### [Task directions]
Every record below must be copied exactly, with images dropped.

### [Data shown]

--------------------------------

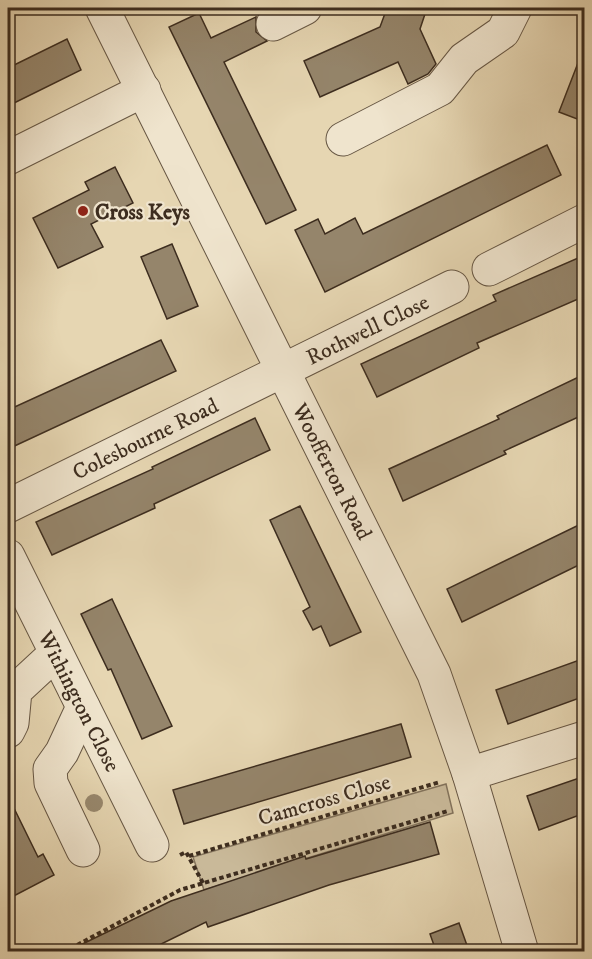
<svg xmlns="http://www.w3.org/2000/svg" width="592" height="959" font-family="'IM FELL DW Pica',serif">
<rect width="100%" height="100%" fill="#e6d6b2"/>
<filter id="stains"><feTurbulence type="fractalNoise" baseFrequency=".00333" numOctaves="4"/><feColorMatrix values="0 0 0 0 .2 0 0 0 0 .09 0 0 0 0 .02 0 0 0 .5 -.17"/></filter>
<radialGradient id="worn" r=".72"><stop offset=".6" stop-color="#630" stop-opacity="0"/><stop offset="1" stop-color="#630" stop-opacity=".3"/></radialGradient>
<polygon fill="#c9b999" stroke="#83735c" stroke-width="1.5" points="446,784 453,813 204,890 193,857"/>
<g fill="#95856b" stroke="#3d2d1f" stroke-width="1.5">
<polygon points="387,8 427,8 420,29 436,64 428,74 408,84 398,62 320,97 304,61 380,27"/>
<polygon points="199,13 211,38 256,17 256,32 267,41 224,62 296,210 266,224 169,27"/>
<polygon points="67,39 81,70 8,106 8,68"/>
<polygon points="583,50 585,50 585,122 559,112"/>
<polygon points="547,145 561,175 325,292 295,230 318,219 325,234 355,218 363,234"/>
<polygon points="115,167 133,203 91,224 103,247 58,268 33,218 89,190 85,182"/>
<polygon points="172,244 198,306 167,319 141,257"/>
<polygon points="585,255 585,296 477,343 479,348 377,397 361,364 496,301 493,295"/>
<polygon points="161,340 176,371 8,449 8,410"/>
<polygon points="585,374 585,414 504,451 506,454 403,501 389,469 499,419 497,416"/>
<polygon points="255,418 270,450 154,504 155,508 52,555 36,522 153,469 152,467"/>
<polygon points="300,506 361,632 330,646 321,626 313,630 303,611 310,607 270,520"/>
<polygon points="585,522 585,562 462,622 447,589"/>
<polygon points="112,599 172,726 142,739 111,669 108,670 81,614"/>
<polygon points="585,658 585,696 508,724 496,690"/>
<polygon points="401,724 411,757 184,824 173,790"/>
<polygon points="585,776 585,813 539,830 527,796"/>
<polygon points="8,796 38,857 43,854 54,875 8,899"/>
<polygon points="430,822 439,854 329,885 208,927 206,922 147,951 68,951 171,901 305,856 306,859"/>
<polygon points="459,923 469,951 436,951 430,934"/>
</g>
<g fill="none" stroke-linecap="round" stroke-linejoin="round">
<defs>
<g id="minor">
<polyline points="102,8 434,674 469,774 522,952"/>
<polyline points="273,24 305,8"/>
<polyline points="343,139 440,89 464,59 503,32 515,8"/>
<polyline points="8,158 144,90"/>
<polyline points="489,269 584,221"/>
<polyline points="8,506 452,287"/>
<polyline points="8,556 152,845"/>
<polyline points="8,731 12,723 15,691 56,653"/>
<polyline points="469,774 584,738"/>
<polyline points="83,850 51,783 50,769 62,752 83,707"/>
</g>
</defs>
<use href="#minor" stroke="#675744" stroke-width="35"/>
<g stroke="#3d2d1f" stroke-width="4" stroke-dasharray="4.5 3" stroke-linecap="butt">
<polyline points="180,855 186,852 203,883"/>
<polyline points="189,856 440,782"/>
<polyline points="64,952 180,890 448,811"/>
</g>
<use href="#minor" stroke="#efe4cd" stroke-width="33"/>
</g>
<circle fill="#98886e" cx="94" cy="803" r="9"/>
<circle fill="#8f2418" stroke="#efe4cd" stroke-width="2" cx="83" cy="211" r="6"/>
<g text-anchor="middle" stroke-width="4.5" stroke-linejoin="round" paint-order="stroke">
<g font-size="22" font-weight="bold" fill="#3d2d1f" stroke="#efe4cd" text-anchor="start">
<text x="95" y="219">Cross Keys</text>
</g>
<g font-size="22" fill="#3d2d1f" stroke="#efe4cd">
<text transform="translate(367 329) rotate(-26)" y="8">Rothwell Close</text>
<text transform="translate(145 438) rotate(-26)" y="8">Colesbourne Road</text>
<text transform="translate(333 471) rotate(63)" y="8">Woofferton Road</text>
<text transform="translate(80 701) rotate(63)" y="8">Withington Close</text>
<text transform="translate(324 799) rotate(-16)" y="8">Camcross Close</text>
</g>
</g>
<rect width="592" height="959" fill="none" stroke="#e6d6b2" stroke-width="30"/>
<rect x="9" y="9" width="574" height="941" fill="none" stroke="#3d2d1f" stroke-width="3"/>
<rect x="15" y="15" width="562" height="929" fill="none" stroke="#3d2d1f" stroke-width="1.5"/>
<rect width="100%" height="100%" filter="url(#stains)"/>
<rect width="100%" height="100%" fill="url(#worn)"/>
</svg>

--------------------------------

### [Exercise output]
<svg xmlns="http://www.w3.org/2000/svg" width="592" height="959" font-family="'IM FELL DW Pica',serif">
<rect width="100%" height="100%" fill="#e6d6b2"/>
<filter id="stains"><feTurbulence type="fractalNoise" baseFrequency=".00333" numOctaves="4"/><feColorMatrix values="0 0 0 0 .2 0 0 0 0 .09 0 0 0 0 .02 0 0 0 .5 -.17"/></filter>
<radialGradient id="worn" r=".72"><stop offset=".6" stop-color="#630" stop-opacity="0"/><stop offset="1" stop-color="#630" stop-opacity=".3"/></radialGradient>
<polygon fill="#c9b999" stroke="#83735c" stroke-width="1.5" points="446,784 453,813 204,890 193,857"/>
<g fill="#95856b" stroke="#3d2d1f" stroke-width="1.5">
<polygon points="387,8 427,8 420,29 436,64 428,74 408,84 398,62 320,97 304,61 380,27"/>
<polygon points="199,13 211,38 256,17 256,32 267,41 224,62 296,210 266,224 169,27"/>
<polygon points="67,39 81,70 8,106 8,68"/>
<polygon points="583,50 585,50 585,122 559,112"/>
<polygon points="547,145 561,175 325,292 295,230 318,219 325,234 355,218 363,234"/>
<polygon points="115,167 133,203 91,224 103,247 58,268 33,218 89,190 85,182"/>
<polygon points="172,244 198,306 167,319 141,257"/>
<polygon points="585,255 585,296 477,343 479,348 377,397 361,364 496,301 493,295"/>
<polygon points="161,340 176,371 8,449 8,410"/>
<polygon points="585,374 585,414 504,451 506,454 403,501 389,469 499,419 497,416"/>
<polygon points="255,418 270,450 154,504 155,508 52,555 36,522 153,469 152,467"/>
<polygon points="300,506 361,632 330,646 321,626 313,630 303,611 310,607 270,520"/>
<polygon points="585,522 585,562 462,622 447,589"/>
<polygon points="112,599 172,726 142,739 111,669 108,670 81,614"/>
<polygon points="585,658 585,696 508,724 496,690"/>
<polygon points="401,724 411,757 184,824 173,790"/>
<polygon points="585,776 585,813 539,830 527,796"/>
<polygon points="8,796 38,857 43,854 54,875 8,899"/>
<polygon points="430,822 439,854 329,885 208,927 206,922 147,951 68,951 171,901 305,856 306,859"/>
<polygon points="459,923 469,951 436,951 430,934"/>
</g>
<g fill="none" stroke-linecap="round" stroke-linejoin="round">
<defs>
<g id="minor">
<polyline points="102,8 434,674 469,774 522,952"/>
<polyline points="273,24 305,8"/>
<polyline points="343,139 440,89 464,59 503,32 515,8"/>
<polyline points="8,158 144,90"/>
<polyline points="489,269 584,221"/>
<polyline points="8,506 452,287"/>
<polyline points="8,556 152,845"/>
<polyline points="8,731 12,723 15,691 56,653"/>
<polyline points="469,774 584,738"/>
<polyline points="83,850 51,783 50,769 62,752 83,707"/>
</g>
</defs>
<use href="#minor" stroke="#675744" stroke-width="35"/>
<g stroke="#3d2d1f" stroke-width="4" stroke-dasharray="4.5 3" stroke-linecap="butt">
<polyline points="180,855 186,852 203,883"/>
<polyline points="189,856 440,782"/>
<polyline points="64,952 180,890 448,811"/>
</g>
<use href="#minor" stroke="#efe4cd" stroke-width="33"/>
</g>
<circle fill="#98886e" cx="94" cy="803" r="9"/>
<circle fill="#8f2418" stroke="#efe4cd" stroke-width="2" cx="83" cy="211" r="6"/>
<g text-anchor="middle" stroke-width="4.5" stroke-linejoin="round" paint-order="stroke">
<g font-size="22" font-weight="bold" fill="#3d2d1f" stroke="#efe4cd" text-anchor="start">
<text x="95" y="219">Cross Keys</text>
</g>
<g font-size="22" fill="#3d2d1f" stroke="#efe4cd">
<text transform="translate(367 329) rotate(-26)" y="8">Rothwell Close</text>
<text transform="translate(145 438) rotate(-26)" y="8">Colesbourne Road</text>
<text transform="translate(333 471) rotate(63)" y="8">Woofferton Road</text>
<text transform="translate(80 701) rotate(63)" y="8">Withington Close</text>
<text transform="translate(324 799) rotate(-16)" y="8">Camcross Close</text>
</g>
</g>
<rect width="592" height="959" fill="none" stroke="#e6d6b2" stroke-width="30"/>
<rect x="9" y="9" width="574" height="941" fill="none" stroke="#3d2d1f" stroke-width="3"/>
<rect x="15" y="15" width="562" height="929" fill="none" stroke="#3d2d1f" stroke-width="1.5"/>
<rect width="100%" height="100%" filter="url(#stains)"/>
<rect width="100%" height="100%" fill="url(#worn)"/>
</svg>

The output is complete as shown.